John Bowman, project development engineer for the I-40 project, said completion of the project will mean that paving of the realigned Crosstown can begin, with the new highway expected to be open to traffic sometime in 2012.

Bowman said paving work will probably begin in late 2010.

Approved Tulsa projects include a $65 million project at Interstate 44 and Harvard, to replace a bridge and increase the highway to six lanes, and a $21 million project to widen U.S. Highway 169 from Interstate 244 to north of 46th Street.

Commissioners who oversee the Oklahoma Department of Transportation also agreed to negotiate with the Oklahoma Turnpike Authority to share Ridley as director, at an increased salary to be shared by the two highway agencies.

Plans call for Ridley, who also serves as transportation secretary, to be paid about $133,200, which will be an increase from his current salary of $117,500. At the OTA, Ridley succeeds Director Phil Tomlinson.

Ridley said the arrangement will be a cost savings for both agencies.

The same person has headed up the state highway and turnpike agencies at least once previously, when Neal McCaleb was director of both entities in 1999.

Ridley also said that Congress’ recent decision to pass another continuing resolution for highway funding is adding to the agency’s difficulty in obtaining money from the highway trust fund. Rather than adopt a full six-year highway measure, Congress approved a 45-day resolution, which Ridley said expires Dec. 18. He said that will cost Oklahoma about $22.5 million in funding, following a loss of $15 million due to a 30-day resolution approved last month. He said it also makes it very hard to plan future projects.

“It puts us in a very difficult position to be able to do our work,” he told the commission.

Ridley said highway projects that could have been let had to be delayed due to inaction in Washington, D.C.

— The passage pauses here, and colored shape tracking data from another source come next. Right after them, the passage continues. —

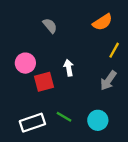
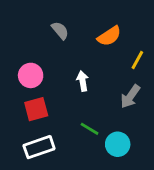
orange semicircle: (102, 22) -> (109, 36), moved
red square: (44, 82) -> (36, 109), moved
green line: (64, 117) -> (90, 129), moved

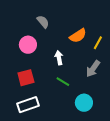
orange semicircle: (109, 36) -> (78, 36), moved
pink circle: (31, 75) -> (28, 45), moved
green line: (90, 129) -> (63, 82), moved

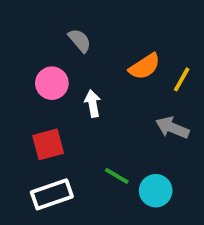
white arrow: (59, 58) -> (93, 104), moved
gray arrow: (93, 69) -> (172, 128), turned 78
green line: (63, 82) -> (117, 176), moved

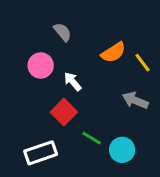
yellow line: (182, 79) -> (142, 63), turned -66
white arrow: (93, 104) -> (73, 81), turned -30
red square: (48, 144) -> (64, 112), moved, turned -30

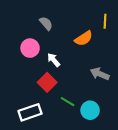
yellow line: (142, 63) -> (105, 21), moved, turned 40

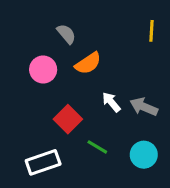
orange semicircle: (84, 38) -> (88, 63), moved
white arrow: (54, 60) -> (111, 102), moved
cyan circle: (90, 110) -> (144, 155), moved

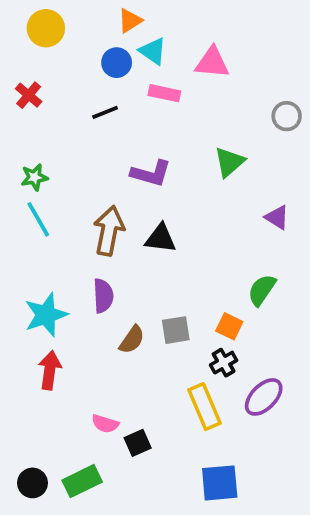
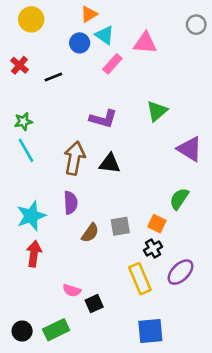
pink rectangle: (164, 93) -> (112, 64), turned -60
black line: (105, 112) -> (53, 77), moved
gray circle: (287, 116) -> (196, 25), moved
purple triangle: (277, 217) -> (190, 149), size x1.5

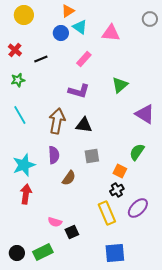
pink rectangle: (112, 64) -> (84, 59), moved
green star: (23, 122) -> (18, 80), moved
gray square: (120, 226) -> (92, 156), moved

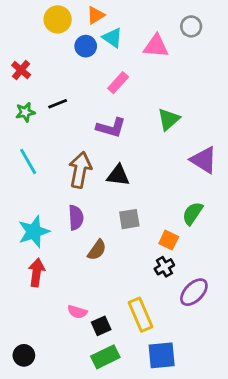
yellow circle: (24, 15) -> (58, 19), moved
gray circle: (150, 19) -> (191, 26), moved
black line: (41, 59) -> (58, 104), moved
yellow rectangle: (107, 213) -> (141, 315), moved
green rectangle: (43, 252) -> (105, 357), moved

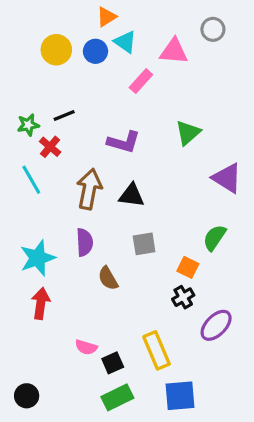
yellow circle: (58, 19) -> (56, 50), moved
red cross: (21, 70) -> (50, 147), moved
pink rectangle: (118, 83) -> (141, 81), moved
brown semicircle: (97, 250) -> (108, 278), turned 115

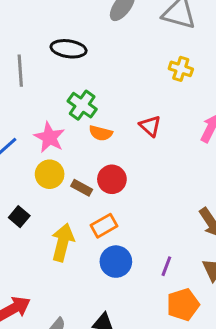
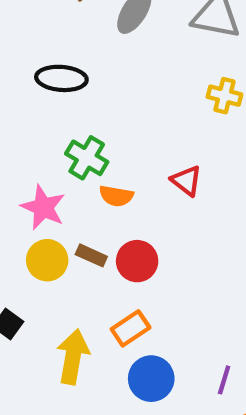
brown rectangle: (82, 188) -> (91, 255), moved

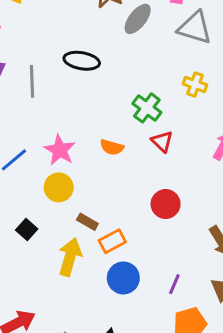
green cross: (87, 158) -> (147, 108), moved
brown rectangle: (91, 255) -> (87, 222), moved
red circle: (137, 261) -> (166, 204), moved

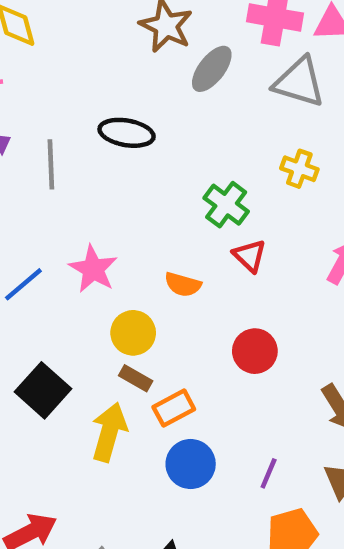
orange semicircle: (112, 147) -> (183, 285), moved
yellow circle: (59, 187) -> (133, 333), moved
black square: (27, 229) -> (43, 390), size x1.6

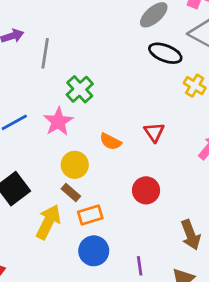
black ellipse: (127, 133) -> (165, 53), moved
green cross: (226, 205) -> (80, 89), moved
purple line: (269, 473) -> (140, 266), turned -42

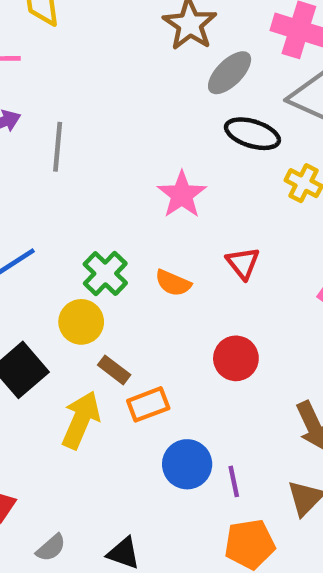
green cross: (80, 89) -> (105, 273), moved
pink star: (58, 122) -> (182, 195), moved
yellow circle: (75, 165) -> (81, 322), moved
blue circle: (94, 251) -> (187, 464), moved

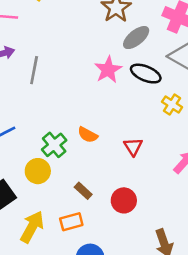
pink star: (182, 195) -> (108, 70), moved
orange semicircle: (173, 283) -> (88, 135), moved
brown rectangle: (114, 370) -> (83, 191), moved

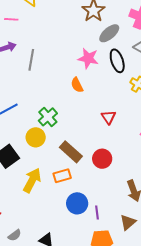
pink star: (108, 70) -> (88, 58), turned -30
black ellipse: (146, 74) -> (117, 61), turned 50
orange semicircle: (88, 135) -> (77, 85), moved, turned 35
brown rectangle: (83, 191) -> (71, 152), size x1.6

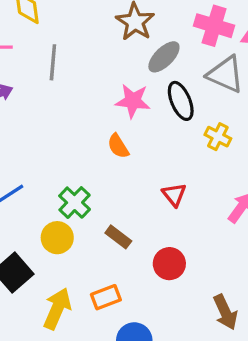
gray line: (31, 60) -> (53, 62), moved
brown rectangle: (71, 152) -> (118, 237), moved, size x0.7

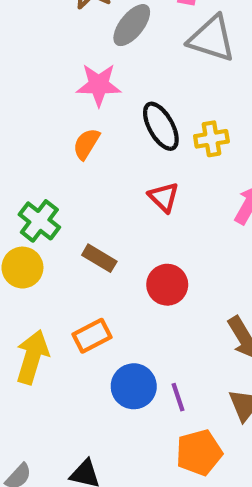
black ellipse: (181, 101) -> (161, 126), moved
yellow cross: (218, 137) -> (211, 139), moved, turned -30
orange semicircle: (118, 146) -> (86, 144), turned 70

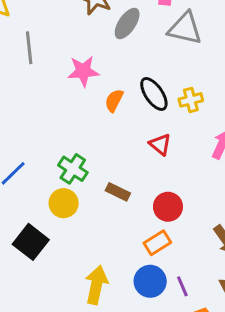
pink star: (99, 85) -> (83, 71), moved
orange semicircle: (86, 144) -> (114, 100), moved
orange rectangle: (92, 336) -> (157, 243), moved
yellow arrow: (32, 357) -> (96, 285), moved

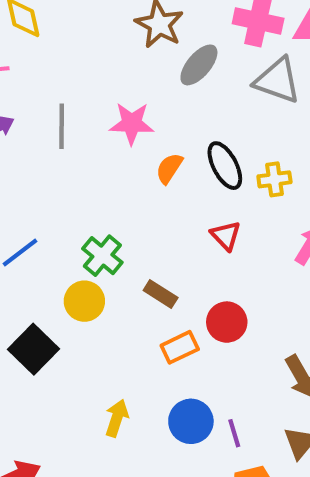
gray line: (29, 48) -> (62, 126), moved
orange rectangle: (157, 243) -> (180, 347), moved
yellow arrow: (96, 285) -> (117, 418), size x0.7

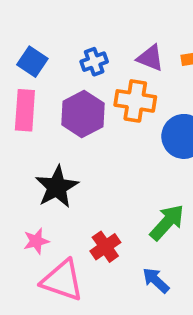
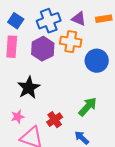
blue cross: (94, 62) -> (49, 21), size x1.6

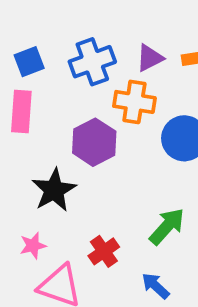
purple triangle: (79, 19) -> (150, 58), turned -49
blue square: (16, 21) -> (29, 62), turned 35
purple hexagon: (43, 49) -> (94, 142), moved

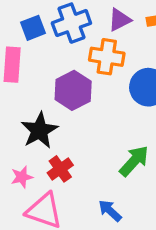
blue square: (29, 62) -> (33, 28), moved
red cross: (104, 251) -> (60, 169), moved
blue arrow: (155, 286) -> (110, 211), moved

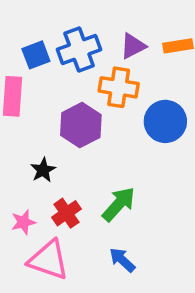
black star: (39, 130) -> (43, 170), size x0.6
green arrow: (134, 161) -> (119, 204), moved

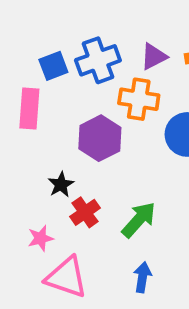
red cross: (66, 213) -> (85, 212), moved
blue arrow: (122, 260) -> (142, 277), turned 56

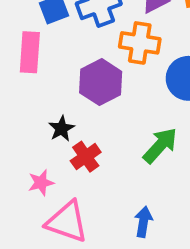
green arrow: (139, 220) -> (160, 145), moved

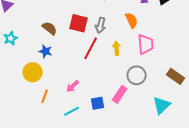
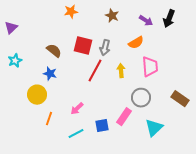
orange semicircle: (132, 20) -> (136, 43), turned 84
cyan triangle: (162, 105) -> (154, 128), moved

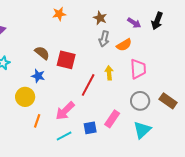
red square: (83, 46) -> (66, 60), moved
gray arrow: (105, 48) -> (104, 39), moved
red line: (95, 71) -> (88, 85), moved
gray circle: (141, 98) -> (140, 101), moved
pink arrow: (77, 109) -> (65, 111), size x1.5

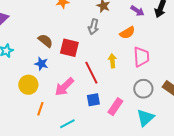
gray arrow: (104, 39) -> (93, 27), moved
red line: (88, 85) -> (91, 73), turned -55
pink arrow: (65, 111) -> (64, 87), moved
blue square: (90, 128) -> (93, 100), moved

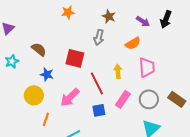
brown semicircle: (45, 41) -> (39, 49), moved
pink rectangle: (115, 107) -> (123, 99), moved

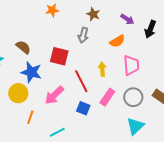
black arrow: (166, 19) -> (150, 29), moved
blue star: (47, 74) -> (31, 72), size x1.5
blue square: (99, 110) -> (83, 108), turned 32

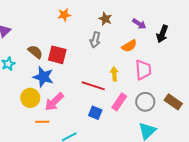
red square: (59, 56) -> (57, 55), moved
red line: (81, 81) -> (93, 86), turned -45
pink arrow: (54, 95) -> (54, 102), moved
orange line: (30, 117) -> (42, 122), turned 72

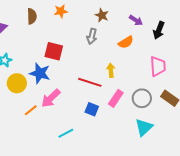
brown semicircle: (35, 52) -> (32, 16), moved, turned 49
pink trapezoid: (143, 70) -> (158, 66), moved
yellow circle: (30, 98) -> (17, 83), moved
orange line: (42, 122) -> (31, 110), moved, turned -40

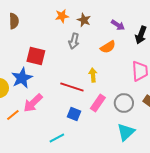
orange star: (61, 11) -> (62, 16), moved
blue star: (40, 73) -> (22, 78), turned 30
cyan line: (66, 133) -> (57, 138), moved

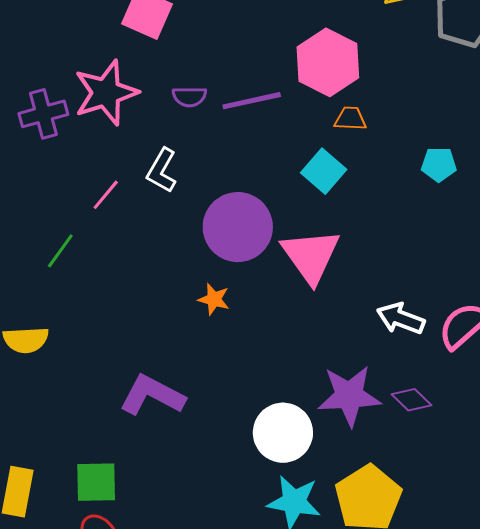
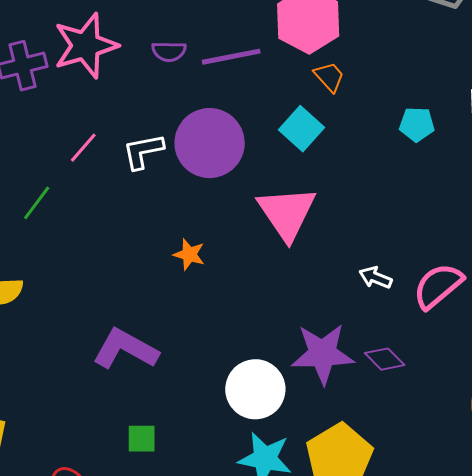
orange trapezoid: (350, 119) -> (329, 77), turned 44
white L-shape: (162, 170) -> (143, 151), moved, turned 48
purple circle: (238, 227) -> (210, 143), moved
white arrow: (401, 318) -> (375, 278), size x0.7
green square: (96, 482) -> (142, 439), moved, size x0.7

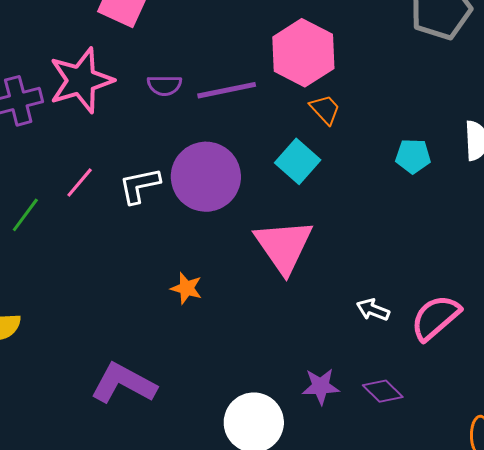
green line: (37, 203) -> (25, 215), moved
purple star: (322, 354) -> (321, 386), size x0.6

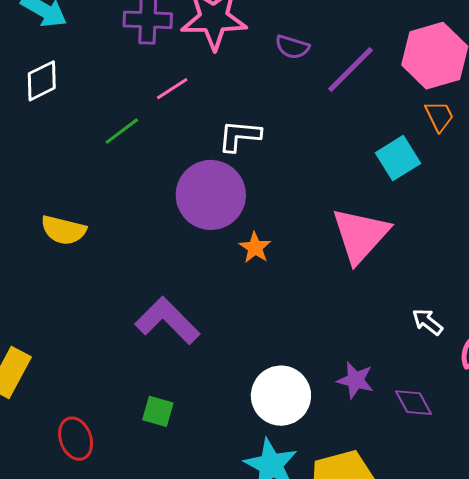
purple line: (227, 90) -> (350, 69), turned -50
purple circle: (206, 177) -> (211, 195), moved
pink line: (80, 182) -> (172, 89), moved

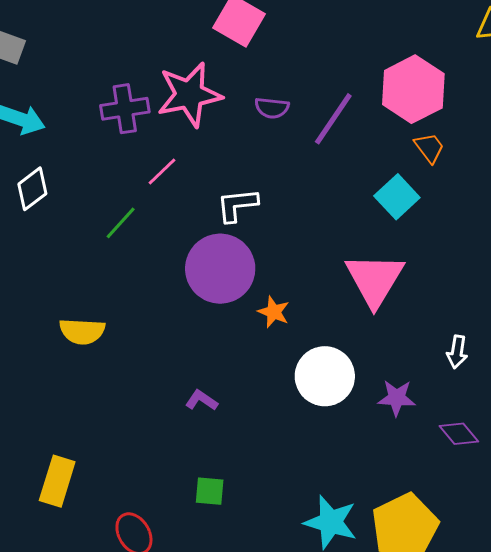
purple L-shape: (167, 321) -> (202, 400), size x0.5
white arrow: (427, 322) -> (457, 352), turned -108
purple star: (355, 380) -> (397, 398), moved
white circle: (281, 396) -> (325, 376), moved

Ridley also reported to the commission that ODOT had to terminate about 65 seasonal workers recently to make up for a reduction in the agency’s monthly budget. Normally, he said, the department hires about 100 such employees, but employed only about 65 in June. State agencies’ allocations have been reduced 5 percent for each of the past three months, and state leaders last week said those cuts will most likely continue through June 2010.

The director said full-time-equivalent employee slots have been reduced by almost 50 since May and the agency may have to cut back by another 25-40 in coming months.

“We put on a freeze of hiring,” said Ridley.

He said exceptions include critically needed positions such as those in highway maintenance, engineering, inspection and related jobs.

Ridley said ODOT will also not purchase any light-duty vehicles this year and has reduced overtime and travel for all but critical needs. He said his means those types of vehicles will have to run more than the 175,000 miles they normally do before ODOT trades them in for new models.

If the cuts continue, Ridley said, the department may have to reduce spending for professional engineering services and other contracts and postpone construction work on highway contracts.

“It’s going to be some difficult times,” Ridley said. “I don’t think there’s any question about that.”